Paul Motian: Voices and Portrait in Jazz
Paul Motian is a catalytic musician. His imaginative playing shapes the sound of a project in a way that most other drummers would generally not consider. Where most drummers would simply keep some kind of steady beat through an entire piece, or every piece, Motian exercises all his options: keeping time, playing a free counterpoint, playing loud or soft or even using silence. His approach tends to make most of the tracks he plays on sincerely special and truly unique. For instance, "At Night," a beautiful piece from pianist Marc Copland's Voices, has a gentle, but steady beat. However, Motian chooses to go in and out of playing time. The piece uses a descending four-chord pattern in a very repetitive way and the drummer's distinctive approach ensures that repetitive equals enthralling, not boring. Of the eight tracks, four are by bassist Gary Peacock, three by Copland and there's a version of Miles Davis' "All Blues," yet there is a strong, modern focus. The aptly titled "That's It?" (less than 3 minutes in duration) gives spotlight to Motian in between angular piano and bass statements.
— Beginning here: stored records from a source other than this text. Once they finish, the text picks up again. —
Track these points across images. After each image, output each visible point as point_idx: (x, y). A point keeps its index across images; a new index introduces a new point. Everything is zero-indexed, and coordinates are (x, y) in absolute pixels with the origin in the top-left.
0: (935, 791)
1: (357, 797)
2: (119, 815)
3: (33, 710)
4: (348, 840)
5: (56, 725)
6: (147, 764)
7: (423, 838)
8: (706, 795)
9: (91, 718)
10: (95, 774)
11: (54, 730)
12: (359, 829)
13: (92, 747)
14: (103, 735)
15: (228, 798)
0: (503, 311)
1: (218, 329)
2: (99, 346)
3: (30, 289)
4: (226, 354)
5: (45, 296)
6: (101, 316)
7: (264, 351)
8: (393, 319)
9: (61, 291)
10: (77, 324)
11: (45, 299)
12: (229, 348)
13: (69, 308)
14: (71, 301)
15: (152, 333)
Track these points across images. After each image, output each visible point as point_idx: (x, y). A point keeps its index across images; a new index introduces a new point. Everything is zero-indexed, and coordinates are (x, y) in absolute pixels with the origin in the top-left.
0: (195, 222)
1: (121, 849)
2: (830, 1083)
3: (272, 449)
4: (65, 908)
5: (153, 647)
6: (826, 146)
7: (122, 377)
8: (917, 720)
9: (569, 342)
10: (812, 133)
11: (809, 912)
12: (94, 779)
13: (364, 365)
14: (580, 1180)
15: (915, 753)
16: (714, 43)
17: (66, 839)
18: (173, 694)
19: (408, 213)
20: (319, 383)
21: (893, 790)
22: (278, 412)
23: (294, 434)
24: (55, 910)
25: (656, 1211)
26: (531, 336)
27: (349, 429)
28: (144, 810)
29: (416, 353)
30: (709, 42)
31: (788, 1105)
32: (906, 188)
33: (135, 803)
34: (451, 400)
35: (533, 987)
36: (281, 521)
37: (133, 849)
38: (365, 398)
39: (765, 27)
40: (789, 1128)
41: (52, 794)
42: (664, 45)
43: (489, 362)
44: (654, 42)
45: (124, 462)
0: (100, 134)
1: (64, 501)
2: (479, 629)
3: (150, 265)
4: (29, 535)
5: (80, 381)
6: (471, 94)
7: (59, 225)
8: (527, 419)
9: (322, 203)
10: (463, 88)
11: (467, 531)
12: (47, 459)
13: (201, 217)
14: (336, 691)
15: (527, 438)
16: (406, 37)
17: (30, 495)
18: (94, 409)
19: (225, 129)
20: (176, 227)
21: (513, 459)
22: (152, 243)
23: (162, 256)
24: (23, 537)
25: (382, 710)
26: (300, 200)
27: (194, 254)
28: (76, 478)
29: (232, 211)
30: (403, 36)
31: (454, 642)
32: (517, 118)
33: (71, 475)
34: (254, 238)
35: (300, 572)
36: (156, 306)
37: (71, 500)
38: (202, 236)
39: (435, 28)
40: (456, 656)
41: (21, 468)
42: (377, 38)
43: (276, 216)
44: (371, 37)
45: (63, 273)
Bill Evans' Portrait in Jazz is one of the great masterpieces of modern music, presenting the pianist's new trio with the young, phenomenal bassist Scott LaFaro. Recorded at the end of 1959, it seemed to Evans that he had found his ultimate trio, with a bassist that could play with an equal level of technique and imagination as the leader and his drummer, Motian, who had already been playing with the pianist for a number of years. It was in this trio that Motian's style really began to develop. While listening to "What is This Thing Called Love?" you can hear him start with brushes, placing accents in unexpected places, playing steady time in the bridge, totally dropping out for the beginning of the piano solo and then changing to sticks to change once again the aural texture. During LaFaro's solo Evans and Motian join together in playing staccato accents and then a 16-measure drum solo follows; though there is some Philly Joe Jones influence to it, the use of space between the notes is pure Motian. "When I Fall in Love" is just one of the breathtaking ballads on this set (and its poignancy is elevated when you realize that LaFaro has less than two years to live); it's the absolute epitome of sensitive dynamic control from all instrumentalists. The two Evans compositions on this CD are "Peri's Scope," a medium swing tune, and the unique and mysterious "Blue in Green". In addition, there are three previously unreleased takes of "Blue in Green" and "Come Rain or Come Shine". A must have.
Tracks and Personnel
New York Trio Recordings Vol. 2: Voices
Tracks: Vignette; Albert; River's Run; Voices; Runner; That's It?; All Blues; At Night.
Personnel: Marc Copland: piano; Gary Peacock: bass; Paul Motian: drums.
Portrait in Jazz
Tracks: Come Rain Or Come Shine (Take 5); Autumn Leaves; Witchcraft; When I Fall In Love; Peri's Scope; What Is This Thing Called Love?; Spring Is Here; Someday My Prince Will Come; Blue In Green (Take 3); Come Rain Or Come Shine (Take 4); Autumn Leaves (Take 9, monaural); Blue In Green (Take 1); Blue In Green (Take 2).
Personnel: Bill Evans: piano; Scott LaFaro: bass; Paul Motian: drums.